I asked for her thoughts on turning 50. “Life goes fast and can change in a instant,” she wrote, “and so 50 seems as good a time as any to take stock, say thank you, tell the people you love how important they are to you and challenge yourself to live the next stage of your life as best you can.”
Next week she’s jetting off to New York for the first time. Fifty’s a number she’s chosen to embrace. Meanwhile, I’ve been raiding the book of milestone birthday quotations, and chosen this by Albert Einstein.
“People like you and I, though mortal of course like everyone else, do not grow old no matter how long we live…[We] never cease to stand like curious children before the great mystery into which we were born.”
Happy 50th Birthdays to Roisin: thank you for your magic and words, and to Bron: thank you for your friendship and all the loving things you do.
6 thoughts on “Count blessings, not years”

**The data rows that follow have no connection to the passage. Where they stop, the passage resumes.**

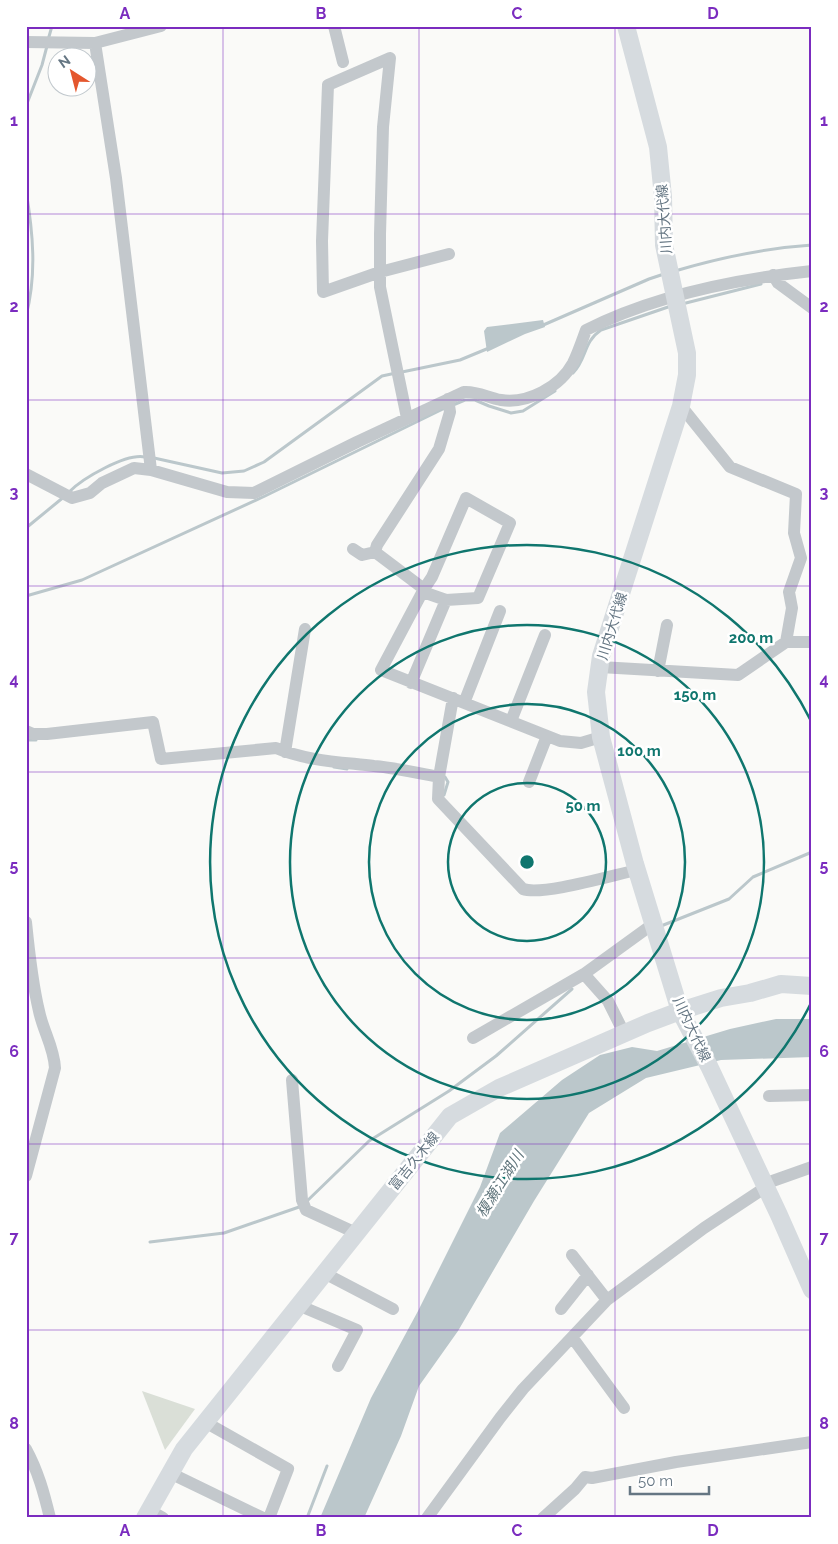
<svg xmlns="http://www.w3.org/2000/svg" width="838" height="1544" font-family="Raleway,'Noto Sans JP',sans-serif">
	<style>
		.green { fill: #dadfd7 }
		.water { fill: #bbc7cb }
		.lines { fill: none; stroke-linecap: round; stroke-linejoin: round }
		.stream { stroke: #bbc7cb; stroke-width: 3 }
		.street { stroke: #c3c8cc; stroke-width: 12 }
		.secondary { stroke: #d6dbdf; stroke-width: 18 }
		.grid { fill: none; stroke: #7b2cbf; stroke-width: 1; stroke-opacity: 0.55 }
		.ring { fill: none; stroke: #0f766e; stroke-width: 2.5 }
		.labels { text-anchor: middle; stroke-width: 5; stroke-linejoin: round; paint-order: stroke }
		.street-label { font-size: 14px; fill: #657683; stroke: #fff }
		.water-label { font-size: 15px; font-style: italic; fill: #60757c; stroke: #fff }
		.centre { fill: #0f766e; stroke: #fff; stroke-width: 2.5 }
		.ring-label { font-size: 15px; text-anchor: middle; font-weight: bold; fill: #0f766e; stroke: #fff; stroke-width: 5; stroke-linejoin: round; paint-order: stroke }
		.neatline { fill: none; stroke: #7b2cbf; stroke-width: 2 }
		.grid-label { font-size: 16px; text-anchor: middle; font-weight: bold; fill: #7b2cbf }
	</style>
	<rect width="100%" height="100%" fill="#fafaf8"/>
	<!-- green -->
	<path class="green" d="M 142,1391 L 195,1409 L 165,1450 Z"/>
	<!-- water -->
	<path class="water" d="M 543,320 L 545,327 L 525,334 L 487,352 L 484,331 L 487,327 Z
		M 776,1019 L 812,1019 L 812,1057 L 721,1060 L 646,1078 L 589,1113 L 534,1201 L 458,1331 L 419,1386 L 401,1436 L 364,1518 L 320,1518 L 371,1398 L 418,1311 L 480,1187 L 500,1133 L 562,1080 L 600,1055 L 632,1047 L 657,1051 L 730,1029 Z"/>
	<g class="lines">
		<!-- stream -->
		<path class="stream" d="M 48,40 L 52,26
			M 26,106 L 42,65 L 47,46
			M 26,191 C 33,232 37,275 26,316
			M 675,271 C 719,258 766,248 812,245
			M 682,304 L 761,284
			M 541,326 L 649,279 L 664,274
			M 402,372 L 460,360 L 489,348
			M 573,373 C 587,359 583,342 601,330 L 671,306
			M 453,405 L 465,400 L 475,400 L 489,406 L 511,413 L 523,411 L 555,391
			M 154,458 L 222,473 L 244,471 L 264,462 L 382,376 L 396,373
			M 69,492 C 83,478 126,453 145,457
			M 26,528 L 65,496
			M 26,596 L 82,580 L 265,496 L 447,407
			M 26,740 L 36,740
			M 334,767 L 347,769
			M 444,795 L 448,782 L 445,777
			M 661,926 L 729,899 L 753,877 L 812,852
			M 306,1202 L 369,1141 L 449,1091 L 496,1056 L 572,989
			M 150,1242 L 224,1233 L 302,1206
			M 307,1518 L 327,1466"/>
		<!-- street -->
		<path class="street" d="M 334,26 L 343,62
			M 26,42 L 95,43 L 161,26
			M 95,43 L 116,178 L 151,470
			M 773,275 L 778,283 L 812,308
			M 448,399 L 450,412 L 439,449 L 377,545 L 375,552 L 424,589 L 381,670 L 560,741 L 581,743 L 601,737
			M 681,406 L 730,467 L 796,494 L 794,533 L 801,558 L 789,592 L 792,608 L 786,642
			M 407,418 L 380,287 L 380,234 L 383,127 L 390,58 L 328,85 L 322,241 L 323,292 L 380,272 L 449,254
			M 26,474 L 72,498 L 90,493 L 102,483 L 134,468 L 151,470 L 227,492 L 254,493 L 357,442 L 464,392 C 478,391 488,398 501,400 C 528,404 560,387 573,363 C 578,353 582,341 586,330 C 653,296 737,279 812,271
			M 353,549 L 362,555 L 375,552
			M 423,592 L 446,600
			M 600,667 L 738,675 L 786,642 L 812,642
			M 658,671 L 667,625
			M 411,683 L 446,600 L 478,598 L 510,523 L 466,498 L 432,577 L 424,589
			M 453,698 L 439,777 L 438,799 L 523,889 C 542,896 613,875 637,870
			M 464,703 L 500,611
			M 511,721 L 545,635
			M 26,731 L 33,734 L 47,734 L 153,722 L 161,759 L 276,748 C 307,761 341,762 374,766 C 396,768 418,773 439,777
			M 285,752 L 305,629
			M 529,782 L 547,736
			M 26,922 C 29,952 32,982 39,1011 C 43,1031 54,1047 55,1068 L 26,1176
			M 584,974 L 608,1001 L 624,1033
			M 473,1038 L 584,974 L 653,924
			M 292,1080 L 302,1200 L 306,1210 L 356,1233
			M 769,1096 L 812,1095
			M 764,1184 L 812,1167
			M 572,1255 L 607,1300
			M 324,1273 L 393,1309
			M 298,1305 L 357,1330 L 338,1366
			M 561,1309 L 588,1275
			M 572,1337 L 624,1408
			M 205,1422 L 288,1469 L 269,1518
			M 26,1449 C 38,1471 44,1493 50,1518
			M 170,1473 L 263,1518
			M 149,1510 L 163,1518
			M 427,1518 L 500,1418 L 523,1389 L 607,1300 L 704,1228 L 766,1187
			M 543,1518 L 575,1489 L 585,1477 L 592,1478 L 676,1462 L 812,1442"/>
		<!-- secondary -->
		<path class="secondary" d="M 626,26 L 658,147 L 663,197 L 664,245 L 687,353 L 687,375 L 681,406 L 601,656 L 596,692 L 601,737 L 635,864 L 680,1011 L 709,1066 L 779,1215 L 812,1290
			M 145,1518 L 184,1449 L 450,1116 L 499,1088 L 648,1023 L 680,1011 L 721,998 L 750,993 L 781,984 L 812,986"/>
	</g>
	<!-- grid -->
	<path class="grid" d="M 223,26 L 223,1518M 419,26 L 419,1518M 615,26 L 615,1518M 26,214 L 812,214M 26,400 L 812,400M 26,586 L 812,586M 26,772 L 812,772M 26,958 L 812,958M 26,1144 L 812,1144M 26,1330 L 812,1330"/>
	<!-- distance rings -->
	<g class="ring">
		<circle cx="527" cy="862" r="79"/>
		<circle cx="527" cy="862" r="158"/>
		<circle cx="527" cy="862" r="237"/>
		<path d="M811 1003A317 317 0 1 1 811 721"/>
	</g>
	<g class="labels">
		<!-- street labels -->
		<g class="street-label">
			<text transform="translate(664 219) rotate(-94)" y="5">川内大代線</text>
			<text transform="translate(612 626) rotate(-73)" y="5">川内大代線</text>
			<text transform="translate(692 1029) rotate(65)" y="5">川内大代線</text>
			<text transform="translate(414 1161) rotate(-51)" y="5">富吉久木線</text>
		</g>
		<!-- water labels -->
		<g class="water-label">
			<text transform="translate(500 1184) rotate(-58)" y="5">榎瀬江湖川</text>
		</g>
	</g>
	<circle cx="527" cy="862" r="8" class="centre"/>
	<g class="ring-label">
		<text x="751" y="643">200 m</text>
		<text x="695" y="700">150 m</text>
		<text x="639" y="756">100 m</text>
		<text x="583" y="811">50 m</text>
	</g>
	<!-- border -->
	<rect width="838" height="1544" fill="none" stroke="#ffffff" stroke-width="55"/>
	<!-- north arrow -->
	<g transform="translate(72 72) rotate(324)"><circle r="24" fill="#ffffff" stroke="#c1c8cd"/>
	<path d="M0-4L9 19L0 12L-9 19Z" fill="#e4572e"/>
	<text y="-8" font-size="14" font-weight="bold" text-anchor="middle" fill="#657683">N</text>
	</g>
	<!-- scale -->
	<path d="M630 1486v8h79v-8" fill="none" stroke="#657683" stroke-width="2.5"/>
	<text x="638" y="1486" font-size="15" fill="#657683" stroke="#ffffff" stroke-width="4" paint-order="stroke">50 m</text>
	<rect x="28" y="28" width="782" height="1488" class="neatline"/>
	<g class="grid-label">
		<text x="125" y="19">A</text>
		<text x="321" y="19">B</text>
		<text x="517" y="19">C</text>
		<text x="713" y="19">D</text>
		<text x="14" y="126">1</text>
		<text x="824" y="126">1</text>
		<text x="14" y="312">2</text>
		<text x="824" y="312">2</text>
		<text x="14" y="498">3</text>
		<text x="824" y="498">3</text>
		<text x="14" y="685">4</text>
		<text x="824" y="685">4</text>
		<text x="14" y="871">5</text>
		<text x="824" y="871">5</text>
		<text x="14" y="1057">6</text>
		<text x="824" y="1057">6</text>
		<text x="14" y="1243">7</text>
		<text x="824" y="1243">7</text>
		<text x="14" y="1429">8</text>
		<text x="824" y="1429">8</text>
		<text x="125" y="1536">A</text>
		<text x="321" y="1536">B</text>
		<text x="517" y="1536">C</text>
		<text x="713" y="1536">D</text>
	</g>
</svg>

Loved reading this, Hil. Thank you for sharing. At 55, I taught myself to swim and recently reached the remarkable 1500 metres lap count. Feeling quite pleased with my 57 and a half year old self. I embrace your friends thoughts: ““Life goes fast and can change in a instant and 50 seems as good a time as any to take stock, say thank you, tell the people you love how important they are to you and challenge yourself to live the next stage of your life as best you can.”
Thanks Liz – you deserve to feel absolutely thrilled with yourself !
“Count blessings, not years” – what a beautiful way of capturing the thoughts and shared wisdom expressed in the post. I wholeheartedly agree and have often shared the sentiment with friends in bewilderment as they bemoan getting older. When our daughter was 3 months old she became critically ill and we were told the odds were overwhelmingly not in her favour to make it to 4 months. She’s had an incredibly rough road, she’s well and loving life, and about to celebrate 3 laps of the sun. Here’s to reaching and celebrating those decade milestones too. Cheers!
Dear Jude, thank you for sharing. Never forget when you look at your daughter that you are an amazing human being too.
Very nice words; as someone who is rapidly approaching 60, the sentiments resonated.
Thank you Malcolm, and a very happy 60th birthday to you!